====== TEXT EXCERPT ======

Procedurally, after handing over the submissions and all the relevant attached paperwork, Chief Justice Dr Willy Mutunga will appoint a judge to preside over the matter.

Remain united

Ideally, Barasa’s case will be the first in the country’s history to come up before the International Crimes Division (ICD) of the High Court of Kenya, which was officially launched in April this year. The ICD was set up in accordance with the International Crimes Act for Kenya, Act No 16 of 2008. The Act domesticated the Rome Statute, which defines and incorporates into Kenyan law, the crimes of genocide, war crimes and crimes against humanity.

Although the ICC Prosecutor Fatou Bensouda issued a warrant of arrest for 41-year-old Barasa, a former journalist, Government has seemed to drag its feet on the same.

Even before Bensouda went public on the case, Barasa held a press conference a week earlier defending himself against claims of bribing prosecution witnesses.

In fact the Government initially denied receiving such an arrest warrant from the ICC. However, a couple of days after Bensouda went public about the matter, the Attorney General explained that Barasa would have to first undergo clear procedures as set out under international law.

“The procedure for enforcing any warrant issued by the ICC against any individual in Kenya is subject to the very clear procedure set out under the International Crimes Act 2010. These procedures require the minister in charge of the interior upon receipt of the formal warrant of arrest to present the said warrant to the Judiciary for enforcement,” Prof Muigai explained.

But Bensouda wants Barasa arrested and airlifted immediately: “We expect the Kenyan Government to arrest and surrender Barasa to ICC without delay. I believe that sending this warrant to Kenya is an opportunity to demonstrate it is co-operation, which they say they have given to the ICC. It is an opportune moment for them to arrest Barasa and surrender him to the court,” she said.

====== ENTRIES SHOWN ======

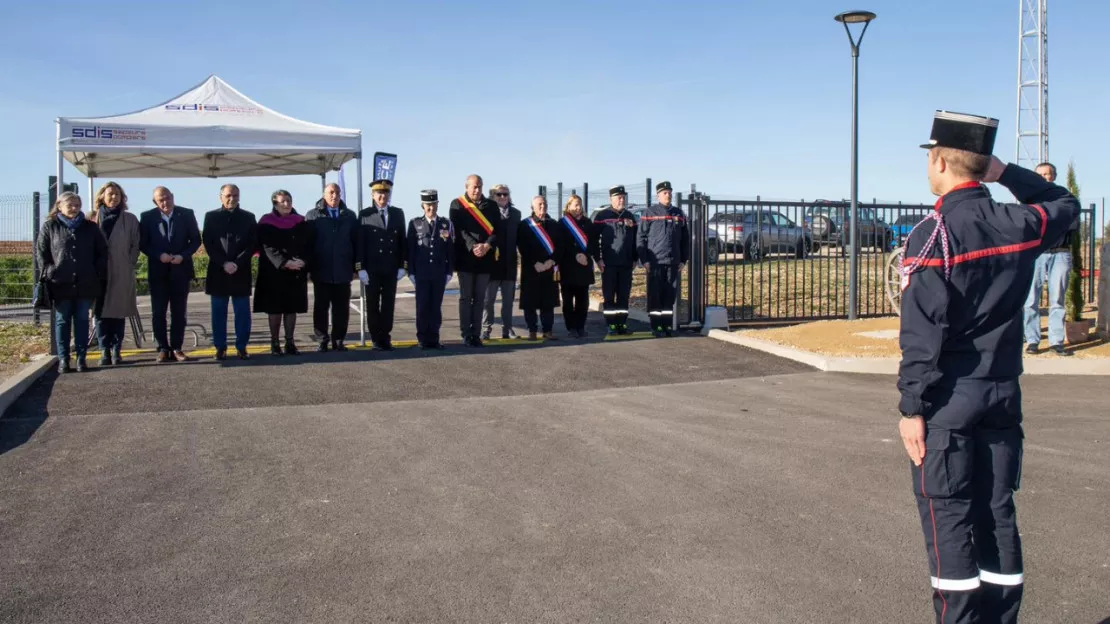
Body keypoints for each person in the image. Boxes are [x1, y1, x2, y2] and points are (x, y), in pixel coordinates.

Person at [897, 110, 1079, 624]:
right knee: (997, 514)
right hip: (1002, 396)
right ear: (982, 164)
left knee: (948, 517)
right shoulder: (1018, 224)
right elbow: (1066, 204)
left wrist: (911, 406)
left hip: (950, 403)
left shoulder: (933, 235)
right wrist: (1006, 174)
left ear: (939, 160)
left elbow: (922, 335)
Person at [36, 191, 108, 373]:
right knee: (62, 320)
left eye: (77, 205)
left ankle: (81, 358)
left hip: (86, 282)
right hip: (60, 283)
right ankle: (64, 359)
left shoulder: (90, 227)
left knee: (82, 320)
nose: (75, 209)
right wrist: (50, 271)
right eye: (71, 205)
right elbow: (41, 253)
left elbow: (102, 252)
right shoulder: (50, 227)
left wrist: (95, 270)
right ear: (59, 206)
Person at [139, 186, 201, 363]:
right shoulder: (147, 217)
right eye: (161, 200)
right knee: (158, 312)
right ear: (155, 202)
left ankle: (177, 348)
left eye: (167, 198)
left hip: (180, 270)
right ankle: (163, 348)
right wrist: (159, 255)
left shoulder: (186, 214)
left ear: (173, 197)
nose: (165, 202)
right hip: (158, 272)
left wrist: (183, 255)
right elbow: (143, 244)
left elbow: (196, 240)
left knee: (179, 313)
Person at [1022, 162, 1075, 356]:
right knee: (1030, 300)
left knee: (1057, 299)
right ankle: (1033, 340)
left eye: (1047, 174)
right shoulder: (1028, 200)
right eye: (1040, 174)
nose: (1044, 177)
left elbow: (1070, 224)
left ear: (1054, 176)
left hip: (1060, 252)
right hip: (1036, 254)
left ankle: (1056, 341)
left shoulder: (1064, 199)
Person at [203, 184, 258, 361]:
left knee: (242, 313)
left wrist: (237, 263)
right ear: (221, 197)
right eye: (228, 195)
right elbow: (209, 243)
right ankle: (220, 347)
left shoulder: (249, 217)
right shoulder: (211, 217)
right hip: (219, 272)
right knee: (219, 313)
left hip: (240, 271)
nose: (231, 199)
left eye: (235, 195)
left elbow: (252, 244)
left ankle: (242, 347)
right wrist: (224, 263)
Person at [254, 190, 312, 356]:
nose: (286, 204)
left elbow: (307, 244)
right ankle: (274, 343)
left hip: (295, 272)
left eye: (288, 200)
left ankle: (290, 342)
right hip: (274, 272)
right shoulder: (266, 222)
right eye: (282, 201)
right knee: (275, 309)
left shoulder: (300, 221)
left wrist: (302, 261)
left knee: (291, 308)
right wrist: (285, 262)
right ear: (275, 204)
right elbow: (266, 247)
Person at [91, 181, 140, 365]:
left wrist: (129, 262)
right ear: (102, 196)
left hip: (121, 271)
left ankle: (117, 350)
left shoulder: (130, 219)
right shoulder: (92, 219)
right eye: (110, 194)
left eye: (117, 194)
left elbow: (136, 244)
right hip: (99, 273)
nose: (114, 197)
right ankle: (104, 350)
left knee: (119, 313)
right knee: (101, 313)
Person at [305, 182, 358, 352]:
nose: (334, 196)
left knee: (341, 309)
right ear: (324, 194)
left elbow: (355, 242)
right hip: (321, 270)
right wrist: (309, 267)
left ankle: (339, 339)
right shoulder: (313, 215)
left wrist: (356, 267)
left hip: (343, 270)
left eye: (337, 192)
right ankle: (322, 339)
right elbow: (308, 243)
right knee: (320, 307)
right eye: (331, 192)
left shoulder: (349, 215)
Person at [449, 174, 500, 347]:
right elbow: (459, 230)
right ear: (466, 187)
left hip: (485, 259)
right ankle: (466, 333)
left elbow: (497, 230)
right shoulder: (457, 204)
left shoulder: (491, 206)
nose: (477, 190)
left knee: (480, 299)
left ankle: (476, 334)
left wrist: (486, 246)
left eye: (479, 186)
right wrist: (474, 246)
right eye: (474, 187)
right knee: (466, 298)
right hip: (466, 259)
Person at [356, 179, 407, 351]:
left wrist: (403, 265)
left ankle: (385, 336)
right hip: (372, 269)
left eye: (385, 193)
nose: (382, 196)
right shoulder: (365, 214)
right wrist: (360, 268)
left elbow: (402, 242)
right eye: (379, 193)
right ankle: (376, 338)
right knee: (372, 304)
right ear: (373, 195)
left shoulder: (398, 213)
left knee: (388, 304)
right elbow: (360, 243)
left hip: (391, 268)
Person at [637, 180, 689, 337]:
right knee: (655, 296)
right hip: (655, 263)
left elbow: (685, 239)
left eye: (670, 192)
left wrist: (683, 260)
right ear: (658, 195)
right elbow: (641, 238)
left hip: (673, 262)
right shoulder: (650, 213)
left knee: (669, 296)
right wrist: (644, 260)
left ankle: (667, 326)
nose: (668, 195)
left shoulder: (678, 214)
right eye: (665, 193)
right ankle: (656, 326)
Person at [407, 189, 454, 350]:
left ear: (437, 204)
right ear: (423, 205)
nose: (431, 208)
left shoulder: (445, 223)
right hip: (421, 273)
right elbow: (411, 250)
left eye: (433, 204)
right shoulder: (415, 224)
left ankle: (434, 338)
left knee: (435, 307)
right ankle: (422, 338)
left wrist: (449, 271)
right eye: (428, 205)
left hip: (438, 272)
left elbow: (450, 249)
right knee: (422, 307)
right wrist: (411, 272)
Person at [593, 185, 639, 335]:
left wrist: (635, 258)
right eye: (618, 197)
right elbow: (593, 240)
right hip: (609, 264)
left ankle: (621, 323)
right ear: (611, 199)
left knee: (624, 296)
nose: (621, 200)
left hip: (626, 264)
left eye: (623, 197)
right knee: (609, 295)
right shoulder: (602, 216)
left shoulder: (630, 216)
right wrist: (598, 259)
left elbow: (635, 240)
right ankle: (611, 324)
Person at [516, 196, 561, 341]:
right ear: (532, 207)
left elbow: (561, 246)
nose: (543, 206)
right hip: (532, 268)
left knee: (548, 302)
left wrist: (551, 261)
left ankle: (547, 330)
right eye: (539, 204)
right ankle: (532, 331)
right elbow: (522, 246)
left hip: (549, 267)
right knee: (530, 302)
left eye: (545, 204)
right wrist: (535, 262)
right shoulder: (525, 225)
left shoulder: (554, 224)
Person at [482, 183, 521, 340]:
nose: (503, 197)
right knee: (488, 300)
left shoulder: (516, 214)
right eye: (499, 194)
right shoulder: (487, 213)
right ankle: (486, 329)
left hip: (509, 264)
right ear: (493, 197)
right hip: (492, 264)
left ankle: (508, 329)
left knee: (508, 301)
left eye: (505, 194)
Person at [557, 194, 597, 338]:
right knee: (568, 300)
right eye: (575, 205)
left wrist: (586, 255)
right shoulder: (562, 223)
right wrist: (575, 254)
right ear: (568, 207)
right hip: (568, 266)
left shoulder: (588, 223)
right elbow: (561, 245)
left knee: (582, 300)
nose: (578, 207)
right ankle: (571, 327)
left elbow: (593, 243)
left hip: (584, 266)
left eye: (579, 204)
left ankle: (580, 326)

======
====== ENTRIES SHOWN ======

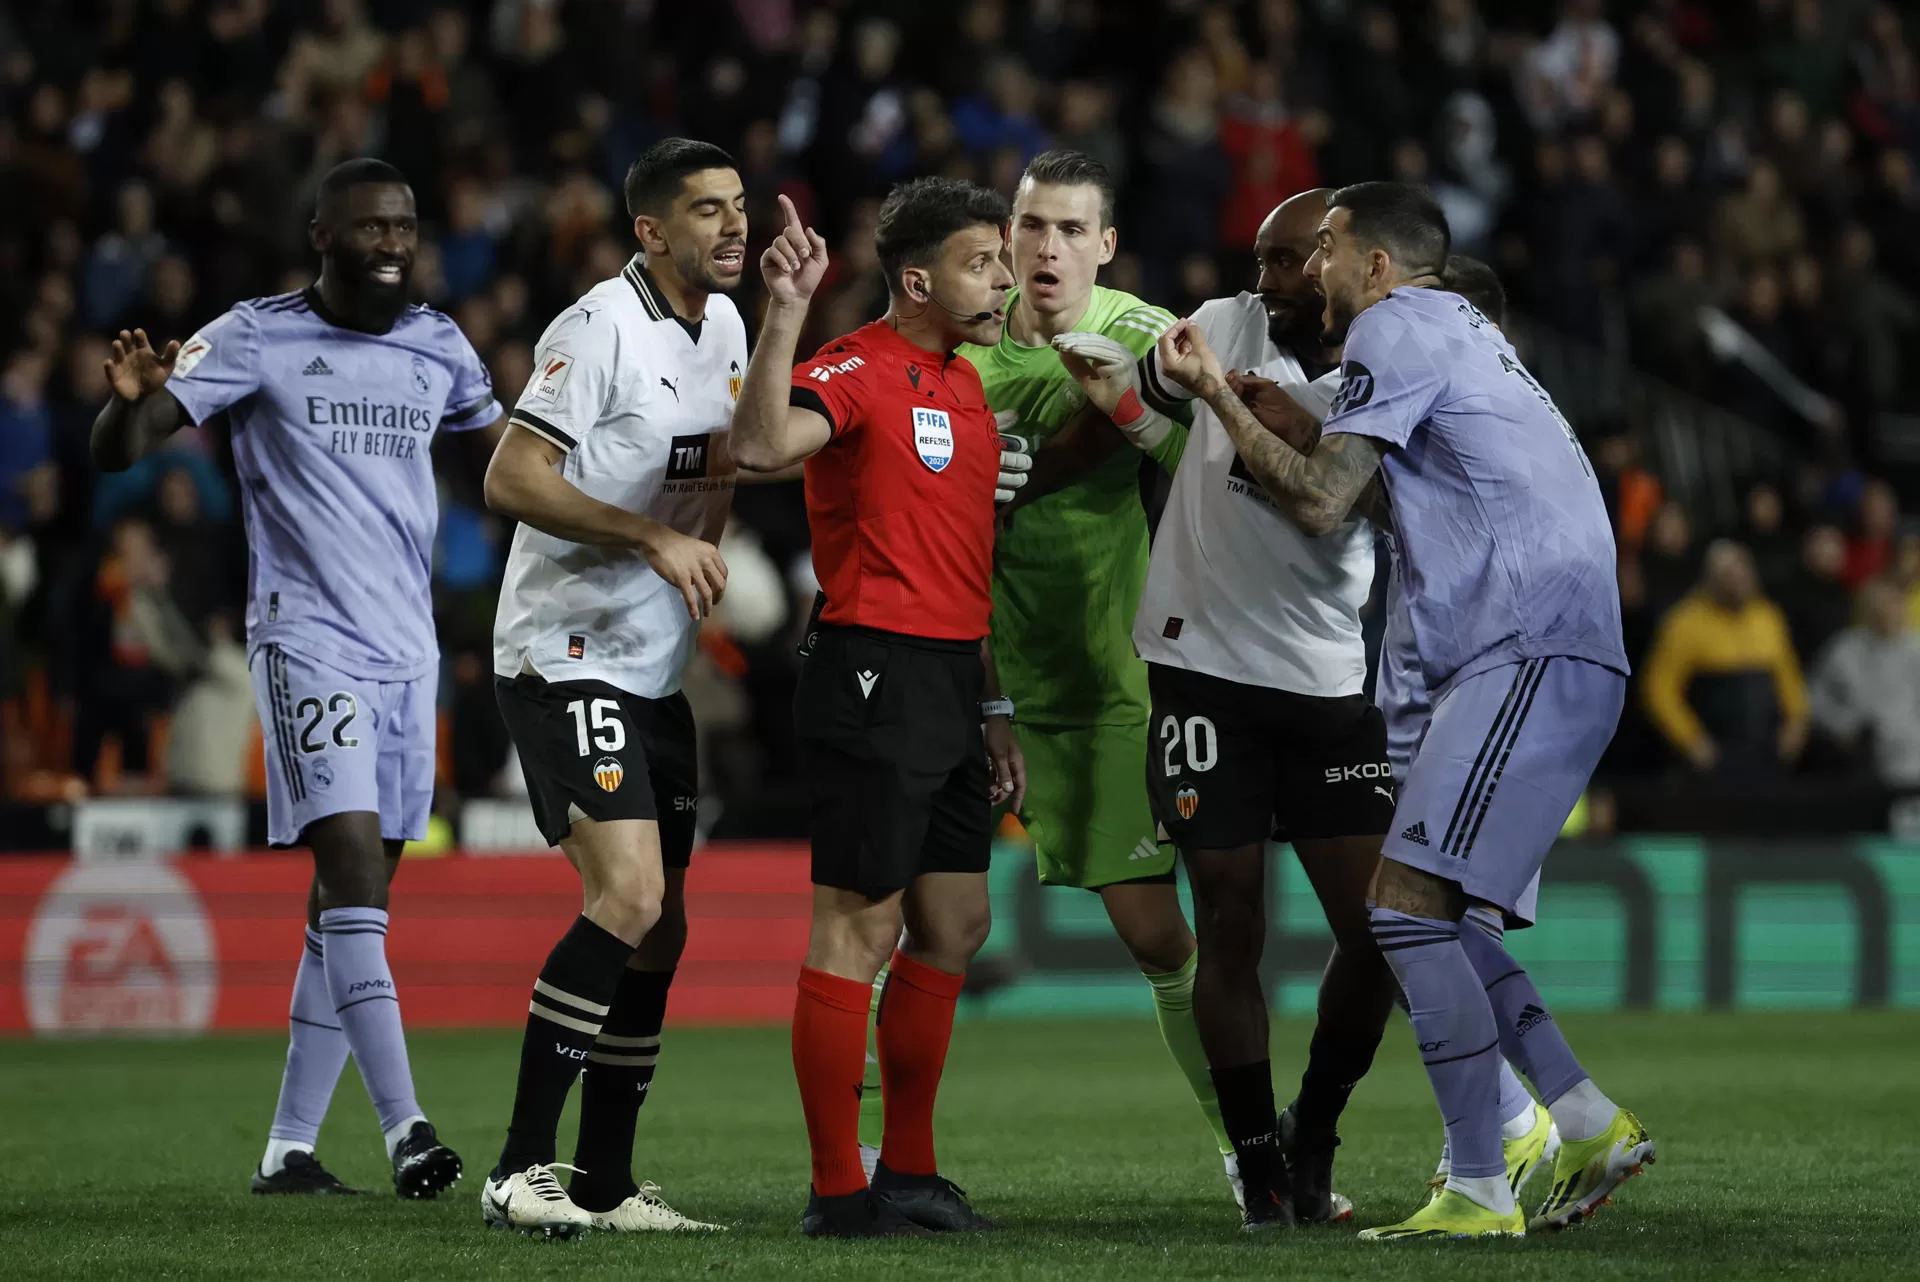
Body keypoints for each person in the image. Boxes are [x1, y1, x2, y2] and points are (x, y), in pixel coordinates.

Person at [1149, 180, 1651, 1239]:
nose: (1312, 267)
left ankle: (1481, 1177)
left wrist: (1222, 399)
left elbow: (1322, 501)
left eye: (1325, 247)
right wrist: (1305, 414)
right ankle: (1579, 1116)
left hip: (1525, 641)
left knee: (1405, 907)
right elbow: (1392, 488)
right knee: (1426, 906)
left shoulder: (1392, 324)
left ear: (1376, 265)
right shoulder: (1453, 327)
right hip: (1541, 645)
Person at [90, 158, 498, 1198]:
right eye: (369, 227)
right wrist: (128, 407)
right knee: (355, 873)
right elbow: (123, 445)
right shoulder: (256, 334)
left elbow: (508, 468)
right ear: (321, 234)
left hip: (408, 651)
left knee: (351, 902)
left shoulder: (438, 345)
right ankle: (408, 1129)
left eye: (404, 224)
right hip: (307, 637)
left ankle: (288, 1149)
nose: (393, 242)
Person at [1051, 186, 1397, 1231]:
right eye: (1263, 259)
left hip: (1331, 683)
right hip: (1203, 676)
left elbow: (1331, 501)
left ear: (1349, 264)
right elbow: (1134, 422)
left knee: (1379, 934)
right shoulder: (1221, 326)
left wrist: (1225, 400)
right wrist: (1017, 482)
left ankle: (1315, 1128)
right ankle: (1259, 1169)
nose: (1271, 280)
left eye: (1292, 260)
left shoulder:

======
====== ENTRIES SHOWN ======

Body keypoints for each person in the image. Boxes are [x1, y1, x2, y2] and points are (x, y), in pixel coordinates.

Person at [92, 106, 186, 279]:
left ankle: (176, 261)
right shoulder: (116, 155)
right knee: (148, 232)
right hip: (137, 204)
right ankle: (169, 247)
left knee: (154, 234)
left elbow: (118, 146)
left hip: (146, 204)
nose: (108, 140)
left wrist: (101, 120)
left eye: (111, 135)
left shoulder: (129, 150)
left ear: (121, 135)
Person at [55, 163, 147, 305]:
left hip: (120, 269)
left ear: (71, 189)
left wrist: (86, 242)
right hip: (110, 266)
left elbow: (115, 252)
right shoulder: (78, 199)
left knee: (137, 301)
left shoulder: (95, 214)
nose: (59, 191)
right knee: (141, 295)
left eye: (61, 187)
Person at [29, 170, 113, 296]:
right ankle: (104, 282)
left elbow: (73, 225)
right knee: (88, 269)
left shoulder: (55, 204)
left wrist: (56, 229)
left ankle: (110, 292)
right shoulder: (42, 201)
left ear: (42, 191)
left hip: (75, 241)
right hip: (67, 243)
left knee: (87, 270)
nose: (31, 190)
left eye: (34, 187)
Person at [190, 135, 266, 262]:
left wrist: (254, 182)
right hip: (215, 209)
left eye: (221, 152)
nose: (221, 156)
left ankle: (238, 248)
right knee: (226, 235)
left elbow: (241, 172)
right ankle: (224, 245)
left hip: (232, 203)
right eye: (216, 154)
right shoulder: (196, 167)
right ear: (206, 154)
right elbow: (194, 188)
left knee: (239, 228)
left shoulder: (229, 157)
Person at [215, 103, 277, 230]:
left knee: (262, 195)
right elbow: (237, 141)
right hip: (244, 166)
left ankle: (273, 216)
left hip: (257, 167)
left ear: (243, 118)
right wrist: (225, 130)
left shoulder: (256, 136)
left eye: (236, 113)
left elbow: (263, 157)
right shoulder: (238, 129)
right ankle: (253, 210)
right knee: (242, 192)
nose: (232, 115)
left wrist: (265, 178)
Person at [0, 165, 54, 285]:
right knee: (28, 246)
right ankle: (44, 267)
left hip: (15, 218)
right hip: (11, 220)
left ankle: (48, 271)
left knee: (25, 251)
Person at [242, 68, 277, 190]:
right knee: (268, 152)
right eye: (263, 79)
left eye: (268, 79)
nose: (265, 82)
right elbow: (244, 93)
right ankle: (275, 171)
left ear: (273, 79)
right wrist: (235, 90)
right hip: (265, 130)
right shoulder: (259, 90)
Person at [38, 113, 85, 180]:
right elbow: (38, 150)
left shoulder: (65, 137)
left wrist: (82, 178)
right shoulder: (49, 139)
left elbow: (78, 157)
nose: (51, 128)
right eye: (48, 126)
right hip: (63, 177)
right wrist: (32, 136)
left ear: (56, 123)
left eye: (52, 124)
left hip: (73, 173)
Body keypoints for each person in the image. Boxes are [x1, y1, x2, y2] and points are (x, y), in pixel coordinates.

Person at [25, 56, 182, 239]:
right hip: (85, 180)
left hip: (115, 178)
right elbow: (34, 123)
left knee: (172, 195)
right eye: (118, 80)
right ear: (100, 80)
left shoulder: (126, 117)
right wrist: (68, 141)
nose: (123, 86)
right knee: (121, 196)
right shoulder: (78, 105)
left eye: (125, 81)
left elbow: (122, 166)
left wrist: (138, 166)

======

> [PROMPT 1] In the news excerpt about the Barasa arrest warrant, reproduce the passage between "Ideally, Barasa’s case" and "on the same.", inclusive.
> [PROMPT 2] Translate this sentence from the news excerpt about the Barasa arrest warrant into French: "In fact the Government initially denied receiving such an arrest warrant from the ICC."

> [WRITTEN SOLUTION 1]
Ideally, Barasa’s case will be the first in the country’s history to come up before the International Crimes Division (ICD) of the High Court of Kenya, which was officially launched in April this year. The ICD was set up in accordance with the International Crimes Act for Kenya, Act No 16 of 2008. The Act domesticated the Rome Statute, which defines and incorporates into Kenyan law, the crimes of genocide, war crimes and crimes against humanity.

Although the ICC Prosecutor Fatou Bensouda issued a warrant of arrest for 41-year-old Barasa, a former journalist, Government has seemed to drag its feet on the same.

> [WRITTEN SOLUTION 2] En fait, le gouvernement a d'abord nié avoir reçu un tel mandat d'arrêt de la CPI.